SAN JOSE (KRON) — A Southern California billionaire has written a check for $5 million to help flood victims in San Jose.
The fund benefits the American Red Cross, Catholic Charities of Santa Clara County, Sacred Heart Community Service, and the Salvation Army.
Those organizations will issue funds for expenses like temporary accommodations, car repair and replacement furnishings to victims of the flood.
The philanthropist’s name is Kieu Hoang, who at 31 immigrated to California as a refugee at the end of the Vietnam War,. He is from Southern California with some ties to the San Jose area.
A native of Vietnam, Hoang made a fortune in the pharmaceutical business. He runs a bloodwork company based in Los Angeles.
Hoang founded Rare Antibody-Antigen Supply in 1980 and Shanghai RAAS Blood Products in 1992, according to his Facebook page.
He flew into San Jose Wednesday afternoon and held court with San Jose mayor Sam Liccardo and various other city and community leaders.
San Jose flood victims begin to clear aftermath
According to 7th District City Councilman Tam Nguyen, Hoang was first approached by a friend, Chieu Le, who owns the popular local Lee’s Sandwich chain.
Le suggested he put some donations boxes in his shops, but Hoang said that would take too long and suggested he just write a check instead.
But no one had any idea he was talking about a seven-figure sum, much less $5 million.
The mayor says local community donations have now surpassed $1 million, and he said that the total is now more than $6 million, including Hoang’s donation.
The mayor said the money will start going out later this week.
San Jose recovering from mass flood
Meanwhile, the recovery and re-entry efforts continue.
And there is also a new push for flood control efforts along Coyote Creek.
Before Hoang’s donation, the Silicon Valley Community Foundation said the victim’s relief fund had just over $1 million, including $100,000 from the Silicon Valley Auto Dealers Association and $75,000 from the John S. and James L. Knight Foundation.
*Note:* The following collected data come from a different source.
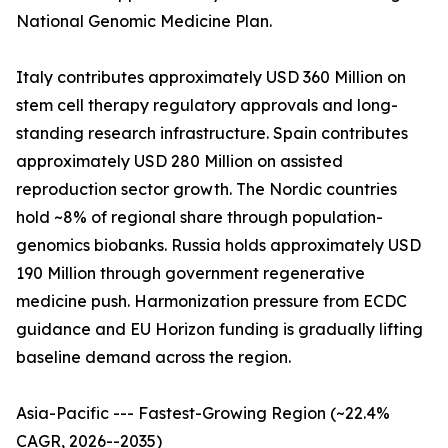
National Genomic Medicine Plan.
Italy contributes approximately USD 360 Million on
stem cell therapy regulatory approvals and long-
standing research infrastructure. Spain contributes
approximately USD 280 Million on assisted
reproduction sector growth. The Nordic countries
hold ~8% of regional share through population-
genomics biobanks. Russia holds approximately USD
190 Million through government regenerative
medicine push. Harmonization pressure from ECDC
guidance and EU Horizon funding is gradually lifting
baseline demand across the region.
Asia-Pacific --- Fastest-Growing Region (~22.4%
CAGR, 2026--2035)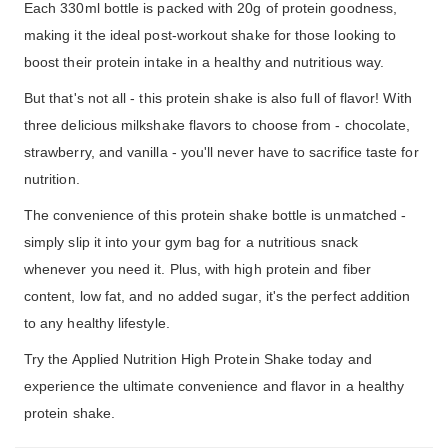
Each 330ml bottle is packed with 20g of protein goodness,
making it the ideal post-workout shake for those looking to
boost their protein intake in a healthy and nutritious way.
But that's not all - this protein shake is also full of flavor! With
three delicious milkshake flavors to choose from - chocolate,
strawberry, and vanilla - you'll never have to sacrifice taste for
nutrition.
The convenience of this protein shake bottle is unmatched -
simply slip it into your gym bag for a nutritious snack
whenever you need it. Plus, with high protein and fiber
content, low fat, and no added sugar, it's the perfect addition
to any healthy lifestyle.
Try the Applied Nutrition High Protein Shake today and
experience the ultimate convenience and flavor in a healthy
protein shake.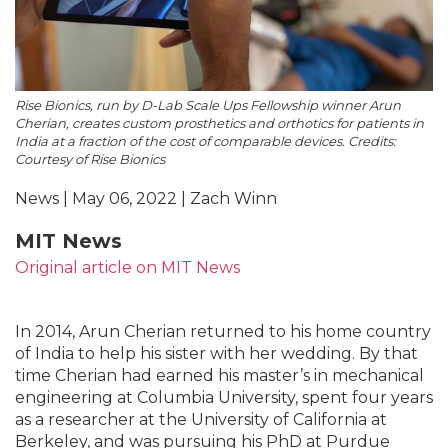
Rise Bionics, run by D-Lab Scale Ups Fellowship winner Arun
Cherian, creates custom prosthetics and orthotics for patients in
India at a fraction of the cost of comparable devices. Credits:
Courtesy of Rise Bionics
News | May 06, 2022 | Zach Winn
MIT News
Original article on MIT News
In 2014, Arun Cherian returned to his home country
of India to help his sister with her wedding. By that
time Cherian had earned his master’s in mechanical
engineering at Columbia University, spent four years
as a researcher at the University of California at
Berkeley, and was pursuing his PhD at Purdue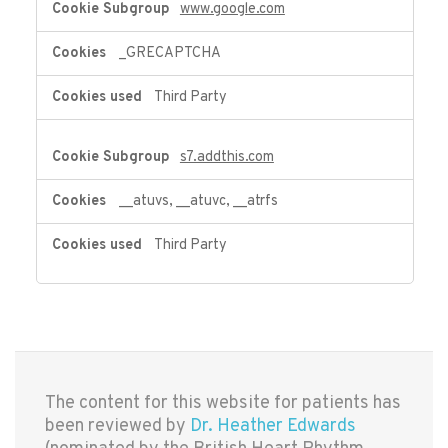
www.google.com
_GRECAPTCHA
Third Party
s7.addthis.com
__atuvs, __atuvc, __atrfs
Third Party
The content for this website for patients has
been reviewed by
Dr. Heather Edwards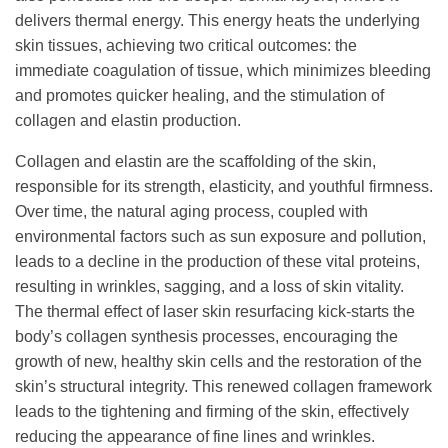
delivers thermal energy. This energy heats the underlying
skin tissues, achieving two critical outcomes: the
immediate coagulation of tissue, which minimizes bleeding
and promotes quicker healing, and the stimulation of
collagen and elastin production.
Collagen and elastin are the scaffolding of the skin,
responsible for its strength, elasticity, and youthful firmness.
Over time, the natural aging process, coupled with
environmental factors such as sun exposure and pollution,
leads to a decline in the production of these vital proteins,
resulting in wrinkles, sagging, and a loss of skin vitality.
The thermal effect of laser skin resurfacing kick-starts the
body’s collagen synthesis processes, encouraging the
growth of new, healthy skin cells and the restoration of the
skin’s structural integrity. This renewed collagen framework
leads to the tightening and firming of the skin, effectively
reducing the appearance of fine lines and wrinkles.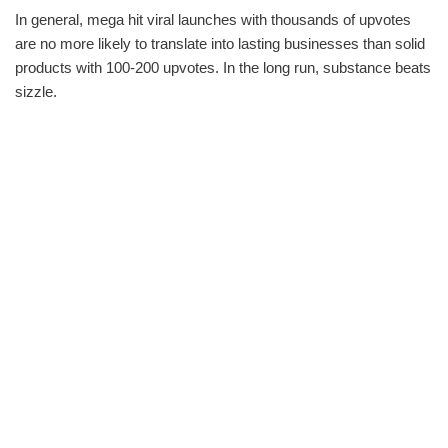
In general, mega hit viral launches with thousands of upvotes
are no more likely to translate into lasting businesses than solid
products with 100-200 upvotes. In the long run, substance beats
sizzle.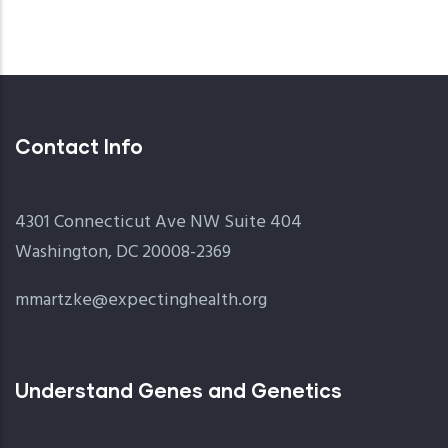
Contact Info
4301 Connecticut Ave NW Suite 404
Washington, DC 20008-2369
mmartzke@expectinghealth.org
Understand Genes and Genetics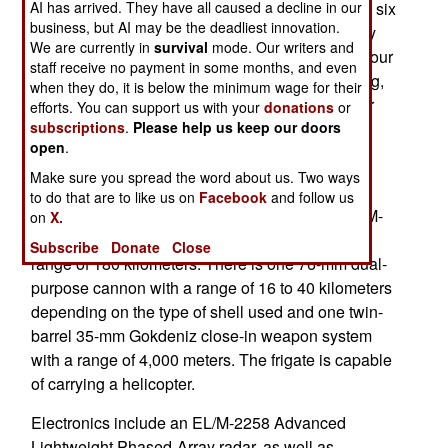
AI has arrived. They have all caused a decline in our
South Korean Hyundai Heavy Industries to build six
business, but AI may be the deadliest innovation.
3,200 ton Miguel Malvar class Frigates. Currently
We are currently in
survival
mode. Our writers and
two of these frigates have been completed with four
staff receive no payment in some months, and even
more to be built. These ships are 177 meters long,
when they do, it is below the minimum wage for their
have a maximum speed of 45 kilometers an hour
efforts. You can support us with your
donations
or
subscriptions
.
Please help us keep our doors
and require a crew of 110-120 personnel.
open
.
Armament consists of 16 VLS/Vertical Launch
Make sure you spread the word about us. Two ways
System cells for short-range MICA surface-to-air
to do that are to like us on
Facebook
and follow us
missiles with a range of 20 kilometers, eight SSM-
on
X.
700K C-Star/Haesung anti-ship missiles with a
Subscribe
Donate
Close
range of 180 kilometers. There is one 76-mm dual-
purpose cannon with a range of 16 to 40 kilometers
depending on the type of shell used and one twin-
barrel 35-mm Gokdeniz close-in weapon system
with a range of 4,000 meters. The frigate is capable
of carrying a helicopter.
Electronics include an EL/M-2258 Advanced
Lightweight Phased-Array radar, as well as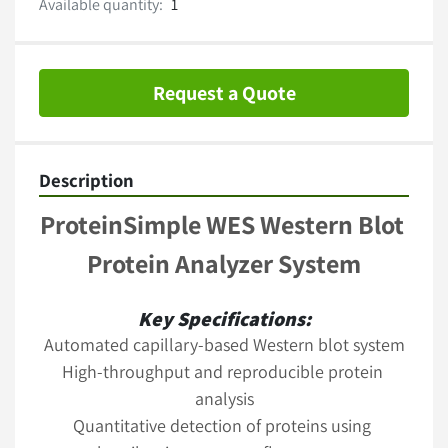
Available quantity:
1
Request a Quote
Description
ProteinSimple WES Western Blot 
Protein Analyzer System
Key Specifications:
Automated capillary-based Western blot system
High-throughput and reproducible protein 
analysis
Quantitative detection of proteins using 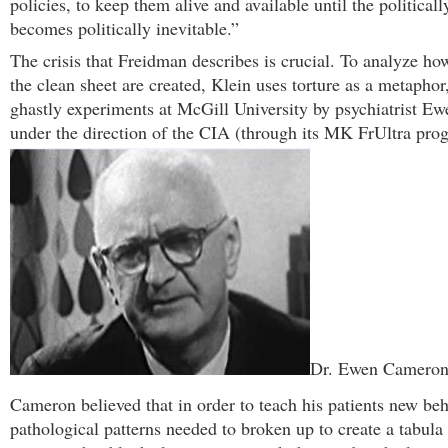
policies, to keep them alive and available until the political
becomes politically inevitable.”
The crisis that Freidman describes is crucial. To analyze how
the clean sheet are created, Klein uses torture as a metaphor,
ghastly experiments at McGill University by psychiatrist E
under the direction of the CIA (through its MK FrUltra pro
Dr. Ewen Camero
Cameron believed that in order to teach his patients new beh
pathological patterns needed to broken up to create a tabula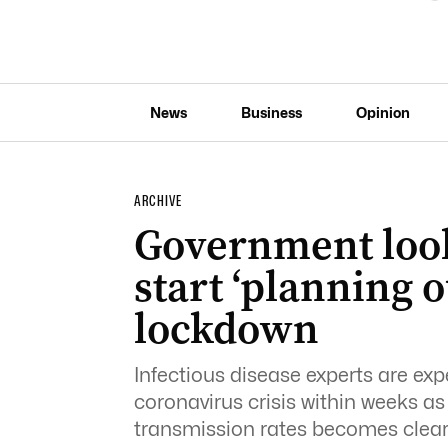
News
Business
Opinion
ARCHIVE
Government look
start ‘planning o
lockdown
Infectious disease experts are exp
coronavirus crisis within weeks 
transmission rates becomes clear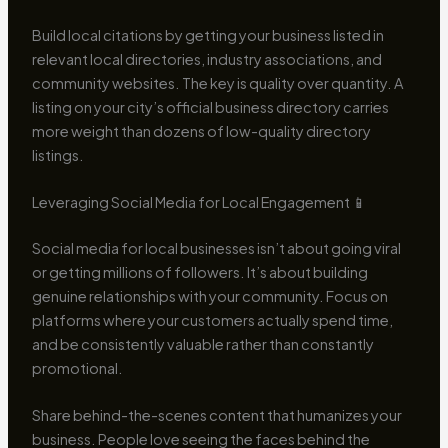
Build local citations by getting your business listed in
relevant local directories, industry associations, and
community websites. The key is quality over quantity. A
listing on your city’s official business directory carries
more weight than dozens of low-quality directory
listings.
Leveraging Social Media for Local Engagement 📱
Social media for local businesses isn’t about going viral
or getting millions of followers. It’s about building
genuine relationships with your community. Focus on
platforms where your customers actually spend time,
and be consistently valuable rather than constantly
promotional.
Share behind-the-scenes content that humanizes your
business. People love seeing the faces behind the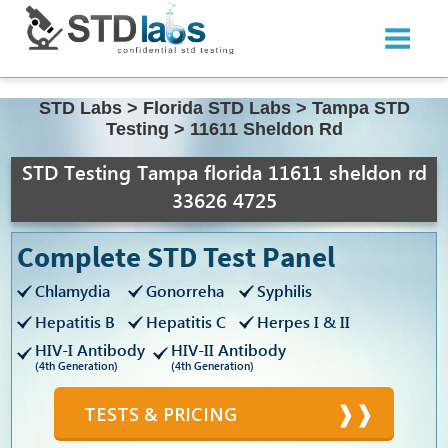
STD Labs
>
Florida STD Labs
>
Tampa STD
Testing
>
11611 Sheldon Rd
STD Testing Tampa florida 11611 sheldon rd
33626 4725
Complete STD Test Panel
Chlamydia
Gonorreha
Syphilis
Hepatitis B
Hepatitis C
Herpes I & II
HIV-I Antibody
HIV-II Antibody
(4th Generation)
(4th Generation)
TESTS & PRICING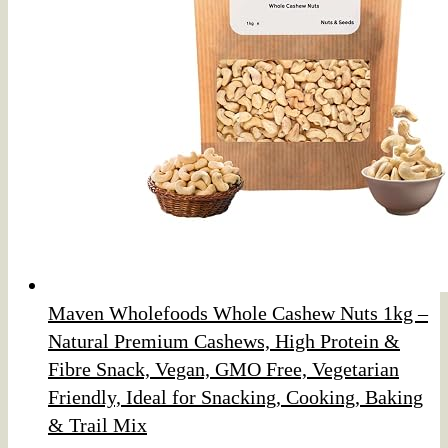
Maven Wholefoods Whole Cashew Nuts 1kg –
Natural Premium Cashews, High Protein &
Fibre Snack, Vegan, GMO Free, Vegetarian
Friendly, Ideal for Snacking, Cooking, Baking
& Trail Mix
More than 400 households who were told to evacuate last week are still out of their homes, Mayor Sam Liccardo said at Tuesday’s City Council meeting.
About 600 households affected by the flood are considered to be in extreme financial need, especially those without insurance.
The city’s estimate that the flood caused $50 million in damage to private property and $23 million in damage to public property such as parks had not changed as of Tuesday afternoon.
About 80 percent of households in the heavily affected Rock Springs neighborhood are Vietnamese immigrants.